Saat itu juga tiba-tiba Alim mengangkat telunjuknya seolah menantang Kusuma yang saat itu langsung tersulut dan segera mengeluarkan beberapa naga kayunya tapi sedari tadi Alim hanya bermaksud memanggil sudharsana yang bergerak mengiris sisi tubuh Kusuma untuk kembali ke ujung kuku Narayana. Tak lama kemudian Alim menghela napas sebelum melompat kearah Kusuma yang masih berlumuran darah dan mengayunkan gadanya tepat kewajah Kusuma yang saat itu segera dipindahkan oleh Kerta untuk menghindarinya lalu mengayunkan serangan gadanya sendiri yang ditepis oleh gada Alim yang jauh lebih berat sebelum menghentakkan Kusuma menjauh dengan kakinya.

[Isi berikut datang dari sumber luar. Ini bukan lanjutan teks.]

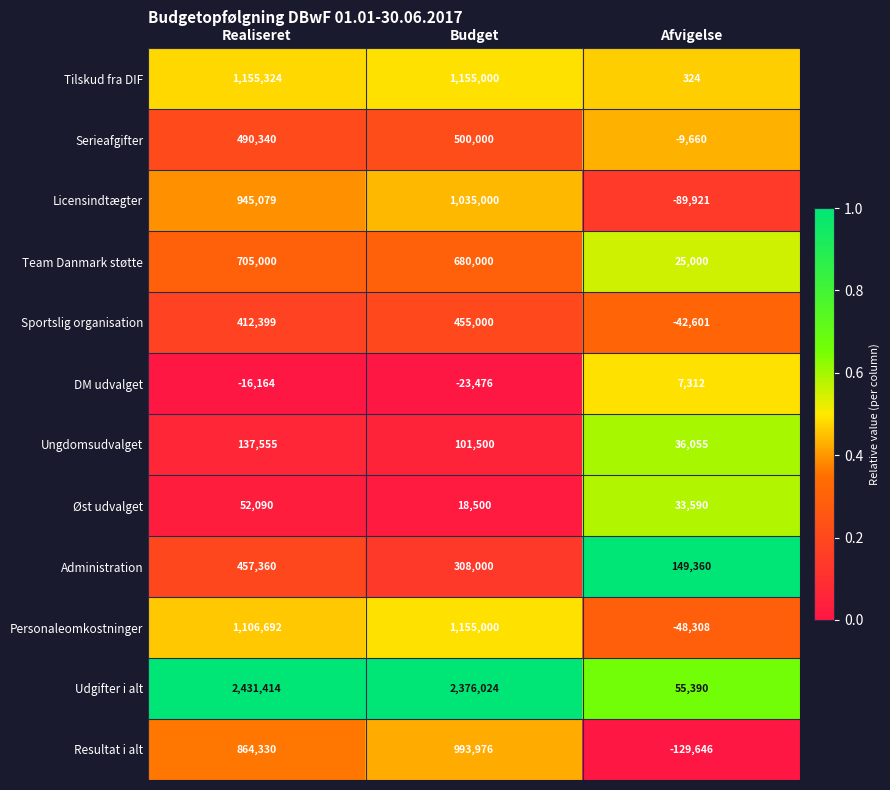

At which category does the chart reach its minimum across all series?

Afvigelse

"Aku tidak menyangka beberapa bulan lalu kau masih sangat merepotkan bagiku, waktu nampaknya tidak berpihak bagimu," ucap Alim.

Saat itulah dari tangan Alim keluar butiran pasir kecil yang segera digunakannya untuk mengikis taman gantung dibawahnya dimana hal ini coba dihentikan Kusuma dengan menembakkan peluru plasma kearah Alim yang dengan tenang menghindar sambil membuat beberapa tangan pasir yang segera mengejar Kusuma yang segera mencoba mengirisnya dengan beberapa tembakan plasma dari matanya sebelum dipindahkan Kerta menuju keatas dan menggunakan kesempatan itu untuk menembakkan banyak biji kacang pada Alim yang saat itu menahannya menggunakan kerangka avatarnya.

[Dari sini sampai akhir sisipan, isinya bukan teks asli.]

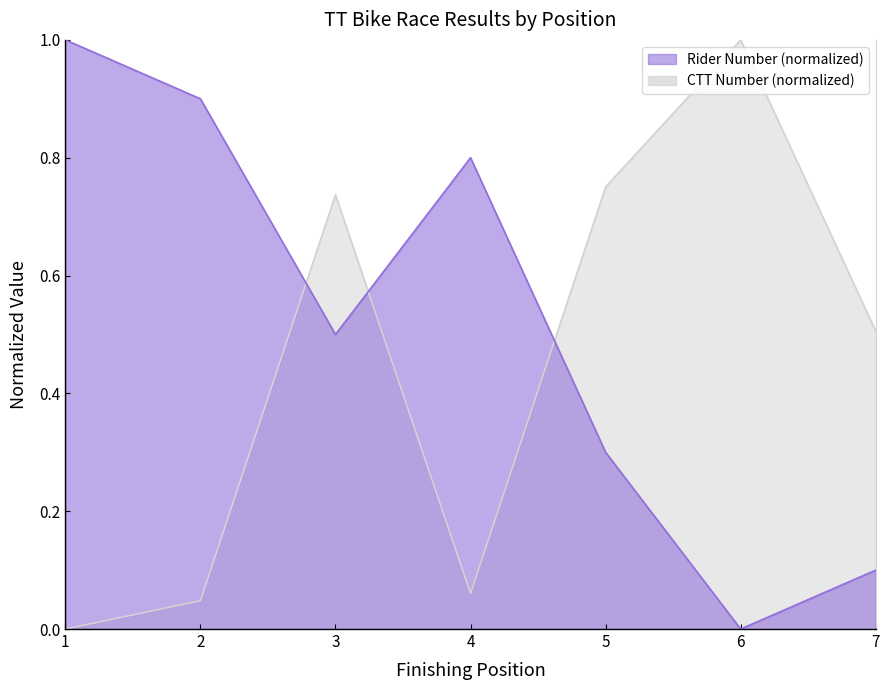

What is the difference between the second highest and second lowest values in the Rider Number series?

0.8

"Sepi angin yang dipakai mereka untuk berpindah masih primitif ya, ah wajar sih, tuan Kertarajasa kan penciptanya, apakah versi satvam, rajas dan tamas yang pernah dilawan mas Lintang bisa dipakainya, daritadi dia hanya berpindah, mungkinkah dia tidak bisa atau dia hanya menyimpannya sebagai kejutan, yang jelas pola perpindahannya masih lebih simpel daripada yang dimiliki tuan Faisal," pikir Alim sambil menyiapkan anak panahnya.

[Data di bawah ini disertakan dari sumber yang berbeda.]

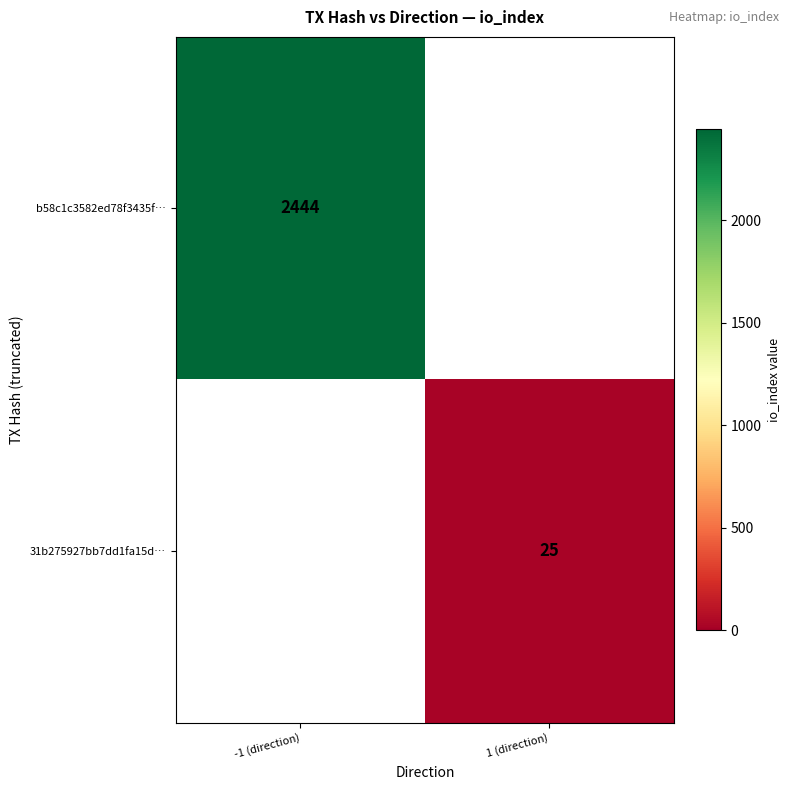

Count the number of categories in the chart.

2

Dengan begitu Alim menggunakan kemampuan bhoota miliknya untuk meningkatkan kecepatan berpikirnya sambil meningkatkan jarak jangkau penglihatannya dan dengan begitu Alim mulai menandai satu demi satu berkas energi Kusuma dan Kerta. Tepat setelah Alim mengetahui berkas energi mereka, Alim segera menembakkan panahnya, ruang segera berbelok akibat berat panahnya dan juga menjadi sinyal perpindahan bagi Kerta dan Kusuma tapi disaat bersamaan Alim menembakkan beberapa anak panah menuju setiap tanda berkas energi terdekat dan benar saja salah satu anak panahnya menembus kaki Kusuma dan meremukkannya seketika. Kusuma segera mencoba memulihkan kakinya saat tiba-tiba air hujan mulai menguap disekitar tangan Alim yang perlahan menyalakan kembali api ditengah hujan sebelum kembali menyerapnya ditangannya dan menembakkannya berkali-kali dengan jarinya. Tak lama kemudian Alim segera melaju kedepan dan kini menyalurkan panas ditangannya pada pedangnya yang seketika itu langsung membara dan segera dia ayunkan kearah Kusuma yang saat itu juga disentuh oleh Kerta namun kali ini bukannya berpindah justru serangan Alim yang menembusnya, seketika itu seringai tipis terlihat diwajah Alim sebelum dia kembali mengayunkan pedangnya dan saat itulah Kerta dan Kusuma bertukar tempat dengan dua ekor naga yang seketika itu musnah terkena panas pedang sang Narayana.

"Hmm ternyata tau ya, dia mungkin mempelajari ulang jurusnya saat dibangkitkan atau mungkin dulu sudah tau tapi tidak tercatat karena tidak pernah ada kejadian besar untuk menunjukkannya tapi yang jelas dia bisa, aku harus mengganti opsi seranganku," pikir Alim.